What is Azure Data Factory?
A cloud-based ETL/ELT and data orchestration service.
What is the main purpose of ADF?
To move, transform, and orchestrate data across systems
Does ADF store data?
No - it only orchestrates and moves data
What is a pipeline?
A logical container that groups activities into a workflow.
What is an activity?
A single step inside a pipeline.
What is a dataset?
A metadata reference pointing to actual data.
What is a linked service?
The connection information to a data source or compute service.
What is an Integration Runtime (IR)?
The compute engine ADF uses to run activities.
What are the 3 types of IR?
Azure IR, Self-hosted IR, Azure SSIS IR.
What is the ADF Studio?
The UI used to build, monitor, and manage ADF
What is Author mode?
The workspace where you design pipelines.
What is Monitor mode?
The area where you view pipeline runs, triggers, and logs.
What is Git integration for ADF?
Allows version control and collaborative development
What is Live mode?
The published version of your data factory.
Do you edit directly in Live mode?
The published version of your data factory.

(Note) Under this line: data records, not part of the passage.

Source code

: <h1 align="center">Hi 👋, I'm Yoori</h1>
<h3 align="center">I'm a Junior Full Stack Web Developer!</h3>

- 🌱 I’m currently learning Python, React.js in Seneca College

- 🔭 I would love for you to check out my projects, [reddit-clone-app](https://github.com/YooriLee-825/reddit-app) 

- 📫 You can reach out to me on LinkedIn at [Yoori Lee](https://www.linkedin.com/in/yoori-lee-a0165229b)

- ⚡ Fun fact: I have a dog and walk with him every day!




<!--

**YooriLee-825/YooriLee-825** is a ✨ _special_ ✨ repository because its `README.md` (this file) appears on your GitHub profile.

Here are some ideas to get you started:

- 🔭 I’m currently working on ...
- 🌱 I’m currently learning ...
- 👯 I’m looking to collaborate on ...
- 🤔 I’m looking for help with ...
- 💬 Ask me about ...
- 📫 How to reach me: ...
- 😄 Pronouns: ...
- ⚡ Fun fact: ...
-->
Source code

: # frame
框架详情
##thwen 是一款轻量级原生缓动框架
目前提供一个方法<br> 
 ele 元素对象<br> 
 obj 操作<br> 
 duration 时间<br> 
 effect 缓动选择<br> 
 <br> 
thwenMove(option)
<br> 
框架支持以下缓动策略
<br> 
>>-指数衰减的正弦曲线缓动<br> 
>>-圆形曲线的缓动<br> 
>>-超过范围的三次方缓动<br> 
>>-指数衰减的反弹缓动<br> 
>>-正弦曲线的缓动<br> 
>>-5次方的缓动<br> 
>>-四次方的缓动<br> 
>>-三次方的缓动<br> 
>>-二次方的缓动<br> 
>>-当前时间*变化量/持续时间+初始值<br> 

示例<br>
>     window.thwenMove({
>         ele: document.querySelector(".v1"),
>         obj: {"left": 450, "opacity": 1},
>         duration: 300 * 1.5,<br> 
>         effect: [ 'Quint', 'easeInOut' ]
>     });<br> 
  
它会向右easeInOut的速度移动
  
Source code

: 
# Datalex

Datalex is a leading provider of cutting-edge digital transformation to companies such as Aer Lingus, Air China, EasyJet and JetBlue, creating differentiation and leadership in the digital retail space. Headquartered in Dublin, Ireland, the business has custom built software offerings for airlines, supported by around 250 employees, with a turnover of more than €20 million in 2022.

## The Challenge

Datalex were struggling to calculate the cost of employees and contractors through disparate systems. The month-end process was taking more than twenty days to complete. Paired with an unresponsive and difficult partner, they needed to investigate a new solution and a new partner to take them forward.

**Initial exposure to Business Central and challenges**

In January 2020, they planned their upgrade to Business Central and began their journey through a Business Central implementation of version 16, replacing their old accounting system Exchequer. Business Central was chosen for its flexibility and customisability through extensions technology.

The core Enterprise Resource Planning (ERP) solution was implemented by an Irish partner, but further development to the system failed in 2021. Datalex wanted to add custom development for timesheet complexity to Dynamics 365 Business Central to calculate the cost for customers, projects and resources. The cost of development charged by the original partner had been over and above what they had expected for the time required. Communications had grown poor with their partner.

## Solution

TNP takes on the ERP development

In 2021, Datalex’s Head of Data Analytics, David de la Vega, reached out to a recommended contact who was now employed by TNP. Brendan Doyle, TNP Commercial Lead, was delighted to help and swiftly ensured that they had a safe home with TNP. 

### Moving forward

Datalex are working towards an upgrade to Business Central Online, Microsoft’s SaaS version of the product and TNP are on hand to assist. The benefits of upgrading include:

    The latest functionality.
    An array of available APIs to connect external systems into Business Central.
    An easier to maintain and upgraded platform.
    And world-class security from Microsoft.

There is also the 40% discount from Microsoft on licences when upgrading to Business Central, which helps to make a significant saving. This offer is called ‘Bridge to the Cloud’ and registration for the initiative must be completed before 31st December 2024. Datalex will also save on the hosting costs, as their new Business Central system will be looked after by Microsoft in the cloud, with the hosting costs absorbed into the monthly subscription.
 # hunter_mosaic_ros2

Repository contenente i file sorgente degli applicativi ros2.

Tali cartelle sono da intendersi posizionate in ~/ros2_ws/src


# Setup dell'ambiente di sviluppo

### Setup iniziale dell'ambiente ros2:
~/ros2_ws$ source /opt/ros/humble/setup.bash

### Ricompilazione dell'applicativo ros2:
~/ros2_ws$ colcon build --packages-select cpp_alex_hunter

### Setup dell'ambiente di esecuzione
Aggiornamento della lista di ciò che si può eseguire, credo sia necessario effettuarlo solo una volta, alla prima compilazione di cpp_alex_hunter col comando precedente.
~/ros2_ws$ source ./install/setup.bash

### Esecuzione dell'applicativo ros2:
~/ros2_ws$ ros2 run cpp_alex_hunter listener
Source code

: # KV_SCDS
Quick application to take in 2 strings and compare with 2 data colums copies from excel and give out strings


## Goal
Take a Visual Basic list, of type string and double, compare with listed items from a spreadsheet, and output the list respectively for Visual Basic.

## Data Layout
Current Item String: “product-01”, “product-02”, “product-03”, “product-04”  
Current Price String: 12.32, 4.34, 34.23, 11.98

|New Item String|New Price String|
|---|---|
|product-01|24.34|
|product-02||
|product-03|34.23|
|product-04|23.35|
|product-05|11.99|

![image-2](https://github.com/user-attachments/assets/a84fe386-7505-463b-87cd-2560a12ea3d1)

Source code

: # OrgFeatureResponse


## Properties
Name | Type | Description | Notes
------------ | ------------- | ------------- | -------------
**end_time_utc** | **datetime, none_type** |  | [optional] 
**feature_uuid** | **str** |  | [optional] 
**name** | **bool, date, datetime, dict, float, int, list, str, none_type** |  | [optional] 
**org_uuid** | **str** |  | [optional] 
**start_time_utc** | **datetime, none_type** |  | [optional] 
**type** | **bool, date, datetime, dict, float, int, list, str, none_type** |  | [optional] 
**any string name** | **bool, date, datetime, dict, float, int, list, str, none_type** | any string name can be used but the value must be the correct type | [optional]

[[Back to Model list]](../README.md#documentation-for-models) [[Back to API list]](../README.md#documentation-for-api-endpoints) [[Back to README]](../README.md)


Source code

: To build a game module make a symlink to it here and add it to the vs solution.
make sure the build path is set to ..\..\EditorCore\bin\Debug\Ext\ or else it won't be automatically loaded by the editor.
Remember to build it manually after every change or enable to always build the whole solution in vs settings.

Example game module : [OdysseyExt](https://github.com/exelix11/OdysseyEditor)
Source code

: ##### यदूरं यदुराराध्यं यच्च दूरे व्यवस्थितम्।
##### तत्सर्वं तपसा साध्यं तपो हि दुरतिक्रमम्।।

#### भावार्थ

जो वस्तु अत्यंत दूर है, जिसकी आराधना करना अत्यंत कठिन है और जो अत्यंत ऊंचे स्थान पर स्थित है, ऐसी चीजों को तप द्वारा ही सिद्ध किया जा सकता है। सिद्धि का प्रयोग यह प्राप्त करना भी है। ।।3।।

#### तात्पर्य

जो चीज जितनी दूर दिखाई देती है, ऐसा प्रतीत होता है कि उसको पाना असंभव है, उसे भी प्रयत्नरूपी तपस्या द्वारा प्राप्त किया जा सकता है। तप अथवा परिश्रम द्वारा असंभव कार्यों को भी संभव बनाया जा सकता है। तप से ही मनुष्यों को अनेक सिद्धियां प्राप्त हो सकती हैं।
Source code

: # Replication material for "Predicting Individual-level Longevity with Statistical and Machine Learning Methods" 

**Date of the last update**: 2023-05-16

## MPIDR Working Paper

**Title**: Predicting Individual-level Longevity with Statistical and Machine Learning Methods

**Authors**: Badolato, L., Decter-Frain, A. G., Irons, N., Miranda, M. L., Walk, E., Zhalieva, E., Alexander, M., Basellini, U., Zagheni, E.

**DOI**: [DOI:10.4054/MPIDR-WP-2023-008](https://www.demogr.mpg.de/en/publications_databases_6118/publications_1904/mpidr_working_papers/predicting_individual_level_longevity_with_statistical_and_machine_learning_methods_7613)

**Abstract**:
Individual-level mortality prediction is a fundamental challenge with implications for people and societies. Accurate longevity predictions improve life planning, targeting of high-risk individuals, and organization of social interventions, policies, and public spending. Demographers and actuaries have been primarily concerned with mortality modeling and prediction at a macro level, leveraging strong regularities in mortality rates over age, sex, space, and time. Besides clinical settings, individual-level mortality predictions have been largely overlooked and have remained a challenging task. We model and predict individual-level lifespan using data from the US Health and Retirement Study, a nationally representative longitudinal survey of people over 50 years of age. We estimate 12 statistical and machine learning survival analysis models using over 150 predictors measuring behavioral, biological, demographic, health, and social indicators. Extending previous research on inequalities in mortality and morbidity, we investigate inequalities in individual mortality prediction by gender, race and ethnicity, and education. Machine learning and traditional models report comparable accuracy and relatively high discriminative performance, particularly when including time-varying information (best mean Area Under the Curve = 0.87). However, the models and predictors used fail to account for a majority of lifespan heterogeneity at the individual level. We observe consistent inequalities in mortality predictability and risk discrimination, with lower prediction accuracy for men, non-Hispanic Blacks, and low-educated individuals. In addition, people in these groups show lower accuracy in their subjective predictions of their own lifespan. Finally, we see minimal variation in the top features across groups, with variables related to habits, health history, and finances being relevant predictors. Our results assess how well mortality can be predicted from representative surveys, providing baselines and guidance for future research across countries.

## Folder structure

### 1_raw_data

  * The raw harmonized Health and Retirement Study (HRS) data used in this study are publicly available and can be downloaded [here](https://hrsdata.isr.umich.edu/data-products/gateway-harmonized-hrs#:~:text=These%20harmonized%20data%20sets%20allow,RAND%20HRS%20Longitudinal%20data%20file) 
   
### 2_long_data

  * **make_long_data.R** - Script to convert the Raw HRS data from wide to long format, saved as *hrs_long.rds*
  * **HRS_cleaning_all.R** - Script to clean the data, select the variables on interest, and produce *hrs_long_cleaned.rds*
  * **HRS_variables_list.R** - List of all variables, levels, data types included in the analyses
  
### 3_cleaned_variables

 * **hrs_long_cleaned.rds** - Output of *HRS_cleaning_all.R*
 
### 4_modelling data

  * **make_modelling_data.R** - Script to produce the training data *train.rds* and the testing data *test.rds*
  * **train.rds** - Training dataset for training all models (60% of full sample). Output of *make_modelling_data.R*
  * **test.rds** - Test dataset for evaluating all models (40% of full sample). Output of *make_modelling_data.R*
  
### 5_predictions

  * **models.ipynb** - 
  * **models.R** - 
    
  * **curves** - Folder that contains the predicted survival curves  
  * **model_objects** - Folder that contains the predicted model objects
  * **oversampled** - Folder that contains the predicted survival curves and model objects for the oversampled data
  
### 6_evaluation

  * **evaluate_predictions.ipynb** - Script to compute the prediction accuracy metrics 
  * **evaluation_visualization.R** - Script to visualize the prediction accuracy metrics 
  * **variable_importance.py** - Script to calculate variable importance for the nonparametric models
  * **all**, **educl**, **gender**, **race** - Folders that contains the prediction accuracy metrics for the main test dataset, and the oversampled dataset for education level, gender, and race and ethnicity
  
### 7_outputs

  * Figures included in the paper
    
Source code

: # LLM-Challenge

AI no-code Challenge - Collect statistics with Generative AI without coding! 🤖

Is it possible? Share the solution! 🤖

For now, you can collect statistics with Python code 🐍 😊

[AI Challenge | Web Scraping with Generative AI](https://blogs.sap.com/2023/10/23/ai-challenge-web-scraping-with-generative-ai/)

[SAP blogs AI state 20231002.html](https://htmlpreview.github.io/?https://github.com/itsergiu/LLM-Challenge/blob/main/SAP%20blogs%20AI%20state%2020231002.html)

Do you edit directly in Live mode?
No - you edit in Git mode and publish
What is publishing in ADF?
Moving code from Git workspace > Live data factory
What is an ARM template?
An infrastructure-as-code definition for ADF components.
Can ADF work with on-prem data?
Yes - via Self-hosted IR.
What is a trigger?
A scheduler that runs pipelines automatically.
Does ADF support manual pipeline execution?
Yes - “Debug” and “Add Trigger > Now”
Can ADF call APIs?
Yes - via Web Activity.
Can ADF run SQL stored procedures?
Yes - via Stored Procedure Activity.
Can ADF process files?
Yes - copy, delete, validate, metadata.